Hatay'da Ne Olur? Ankara Ve İstanbul'da Mı?
Bugünlerde herkes, TARAFSIZLIK'tan bahsediyor ! Diyenlerin çoğu; Dışişleri Bakanı Hakan Fidan, İçişleri Bakanı Ali Yerlikaya ve Sağlık Bakanı Fahrettin Koca gibi isimlerin, partileri AKP adına nasıl olup da sahaya indiklerini ve OY istediklerini sorguluyor !
Ben de diyorum ki,
...bu ülkede, HERKESİN CUMHURBAŞKANI olması gereken Recep Tayyip Erdoğan bile, lideri olduğu AKP'nin adayları kazansın diye miting alanlarına on binleri topluyor, kendi adayı için OY istiyorsa, bu olanı da normal karşılamak gerekiyor !
Aslında, eskileri hatırlıyor herkes ! Anayasa'nın 114. Maddesi'nin birinci fıkrasında yer alan, "Türkiye Büyük Millet Meclisi genel seçimlerinden önce Adalet, İçişleri ve Ulaştırma Bakanları çekilir" hükmünü, ama... 16 Nisan 2017'de yapılan halk oylamasında kabul edilen değişiklikle, söz konusu fıkranın yürürlükten kaldırıldığını da çok kişi bilmiyor !
Durumu, SİYASİ ETİK noktasında ele alıp konuşuyoruz da, bence beklentimizi tam da bu noktada artık sıfırlayalım... Cumhurbaşkanından Bakanlara, herkesin 31 MART için sahaya indiği bugün, artık farklı bir bugün ! Liderlerin, tv ekranlarında bir araya gelip ülkeyi ve geleceği tartışabildiği günler çoktan bitti ! Artık herkes, birbirine +18 sallıyor, meydanlar üzerinden ! Hatta daha düne kadar aynısını yapanlar, birbirlerini YÜZYILIN LİDERİ bile ilan edebiliyor !
Sahi, biraz bunda da dursak mı :)
Bir siyasi parti düşünün ! İktidarın ortağı... Uzun yıllardır da bu politik birliktelik devam ediyor... Sonra diğer ortağın lideri çıkıp diyor ki, 'Bu seçim, benim için son seçim, çekileceğim' ! Ardından, o politik ortak çıkıyor ve buna itiraz ediyor ! Dediği de, "Ayrılamazsın, Türk milletini yalnız bırakamazsın, yanındayız" oluyor ! Ama yetmiyor, "Yeni yüzyılın kurtarıcısı olarak sizi görüyoruz" diye de ekliyor !
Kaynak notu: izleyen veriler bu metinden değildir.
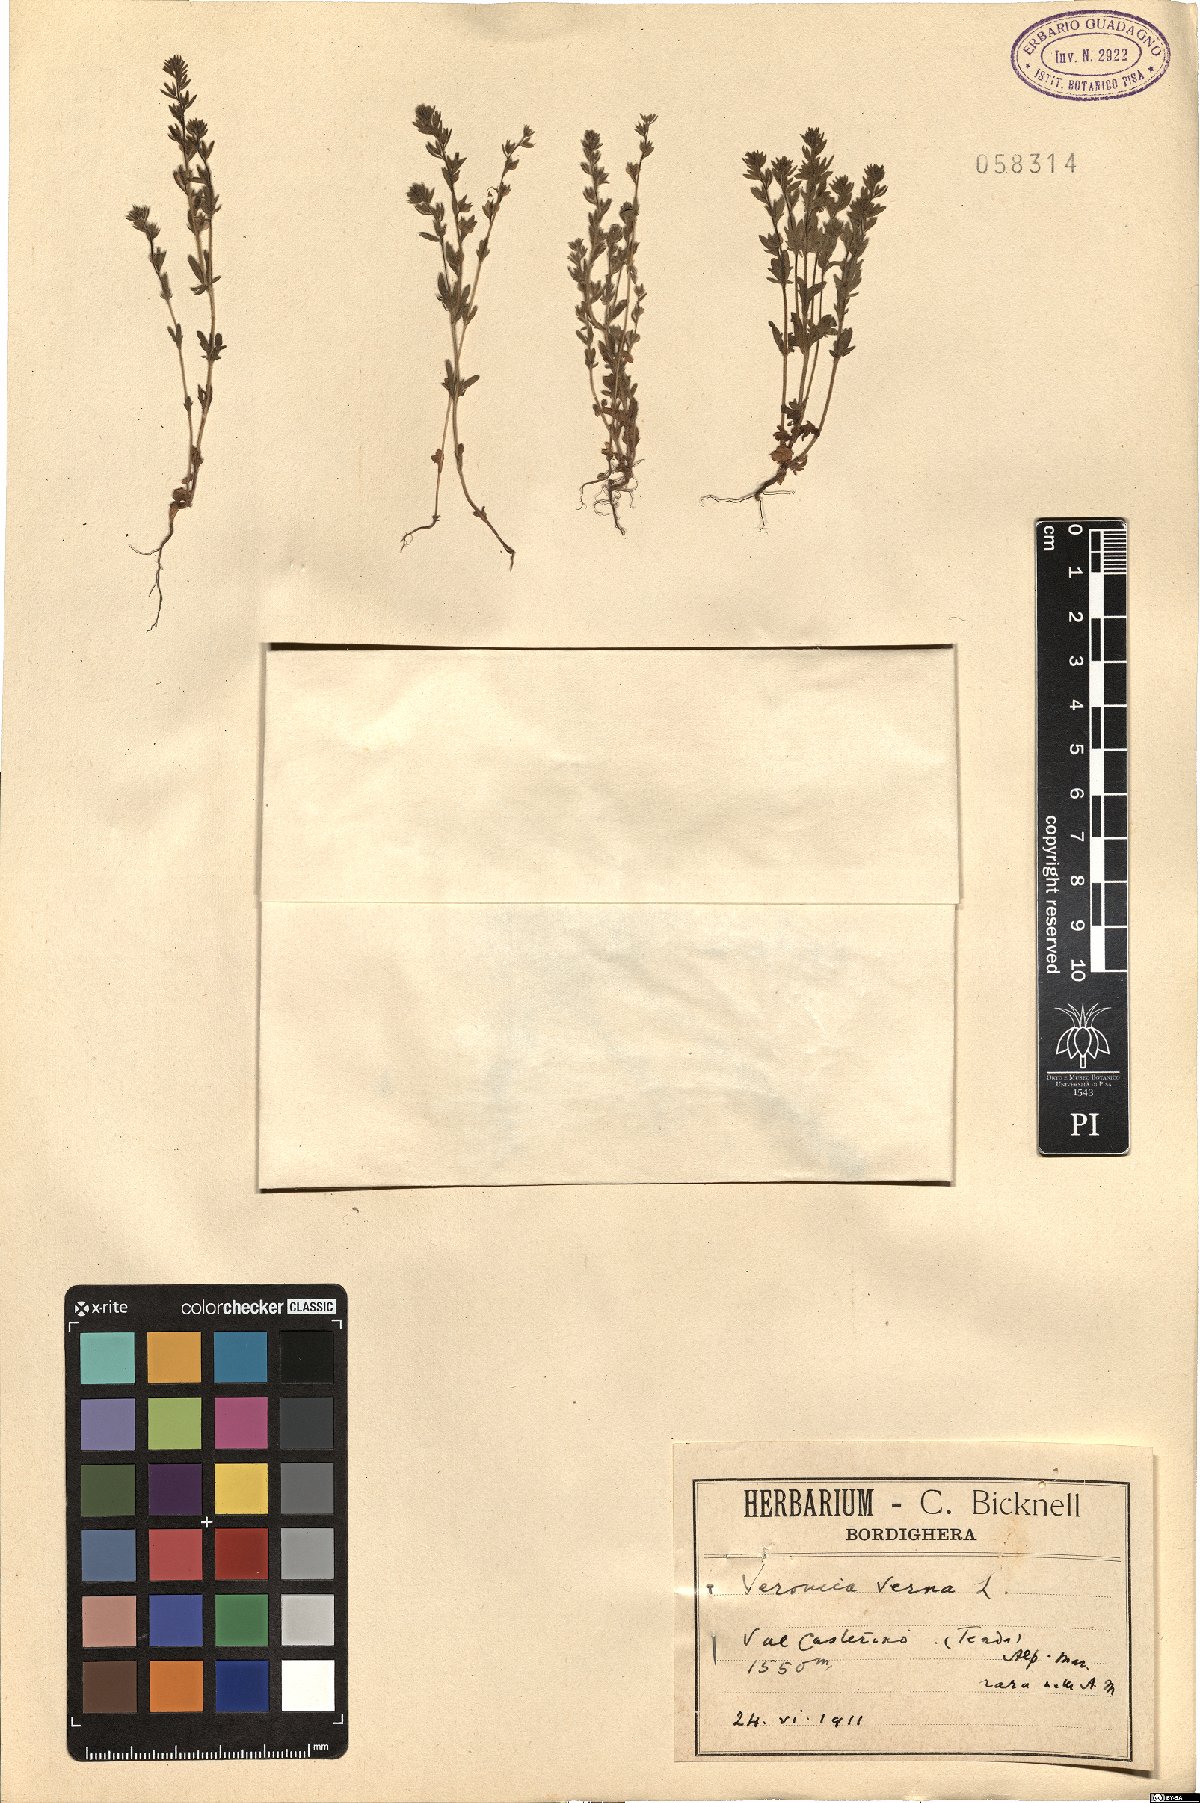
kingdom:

Merak ediyorum, kendi tabanı da, "Yeni yüzyılın kurtarıcısı olarak sizi görüyoruz" diyor bir ihtimal, ki onu da bu yüzden takip ediyor, ama o da bir başkasını takip edip, onun liderliğine kendi liderliğini kurban ediyor !
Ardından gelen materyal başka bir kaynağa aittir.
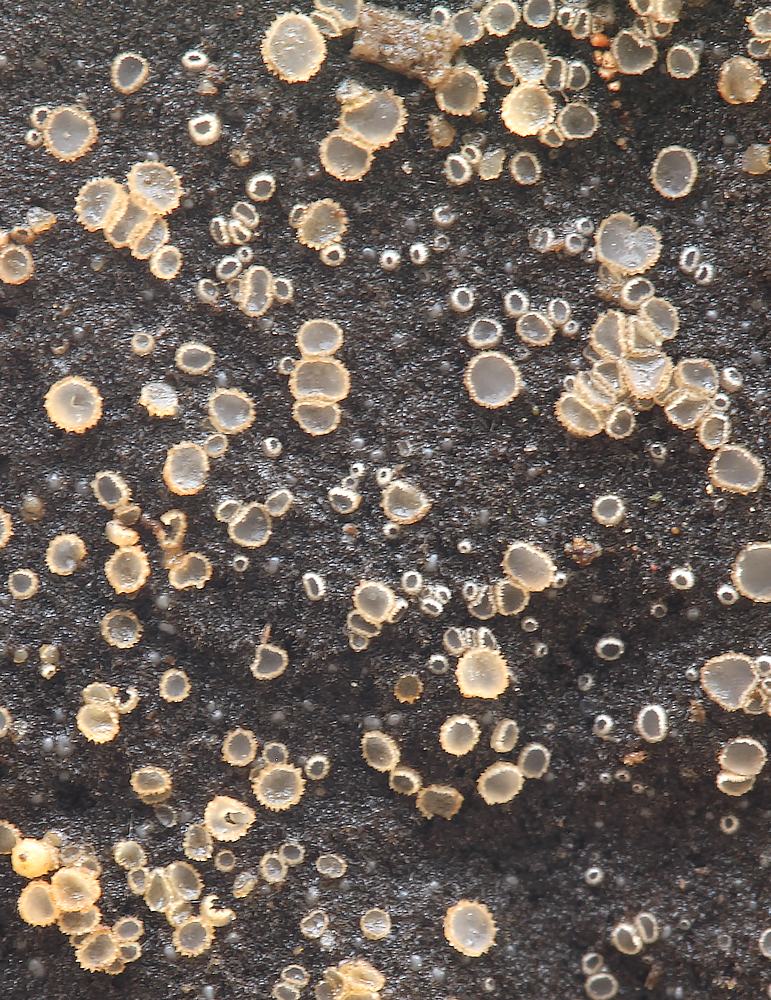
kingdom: Fungi
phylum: Ascomycota
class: Leotiomycetes
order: Helotiales
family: Hyaloscyphaceae
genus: Protounguicularia
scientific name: Protounguicularia transiens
Böylesi bir siyasi vazgeçişin samimiyeti (!) ve sadakatinde (!) durup, 'BU SAMİMİYET VE SADAKAT AKP İÇİNDE BİLE YOK diyesi geliyor insanın ! 'MHP gibi DÜN NE SÖYLEDİKLERİNİ hiç unutmadığımız bir partinin AKP ile olan bu çok zikzaklı hikayesi, Türkiye siyasi tarihine bir daha gelmez' diyesi de !
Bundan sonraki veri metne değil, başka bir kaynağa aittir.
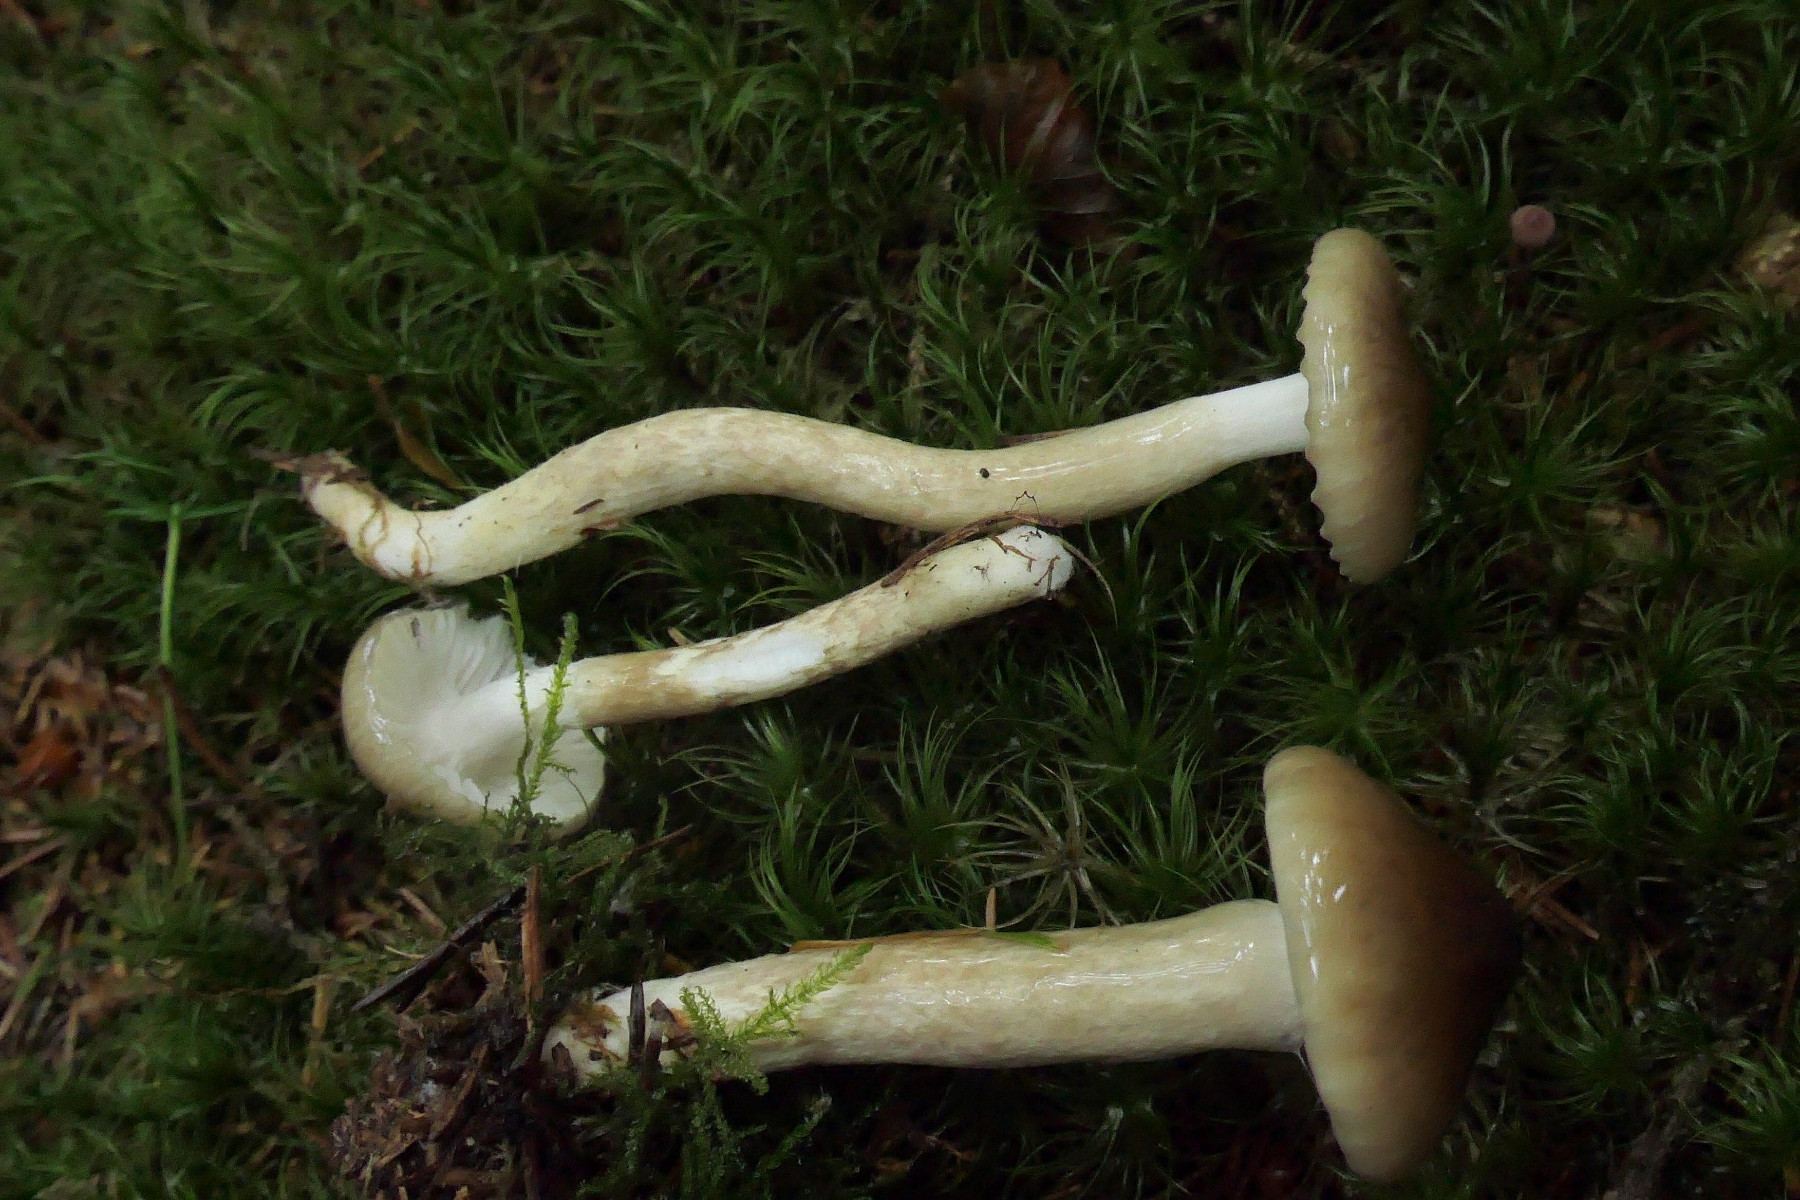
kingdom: Fungi
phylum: Basidiomycota
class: Agaricomycetes
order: Agaricales
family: Hygrophoraceae
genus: Hygrophorus
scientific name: Hygrophorus olivaceoalbus
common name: hvidbrun sneglehat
Bu ortamda Hatay ne olur, İstanbul neye karar verir, Ankara değişim ister mi soruları da kadük kaldı sanırım ! Hele ki SOL'un SAĞ'la dansı ile şekillenen yeni Türkiye'de ! Baksanıza, İYİ Parti'den Türkiye İşçi Partisi'ne (TİP) transfer (!) Gökhan Zan'ın finaline ya da MHP / AKP kökenli Lütfü Savaş'ın CHP'yi mahkum eden hırsına ! Bir dönem AKP'li Melih Gökçek'in politik tartışma yaşadığı, hatta suçladığı, ama bugünün AKP'si tarafından omuzlara alınıp Ankara adayı yapılan Turgıut Alınok'un son MAL beyanı sonrası halimizse ortada ! İstanbul'da Ekrem İmamoğlu'na rakip (!) olan, ama her konuşmasıyla da kendi reytingini (!) düşürme konusunda imkansızı başaran Murat Kurum mu ? Bence eldeki en orijinal aday ! Sizi bilmem ama, konuşmayıp, sadece gülümsemeli !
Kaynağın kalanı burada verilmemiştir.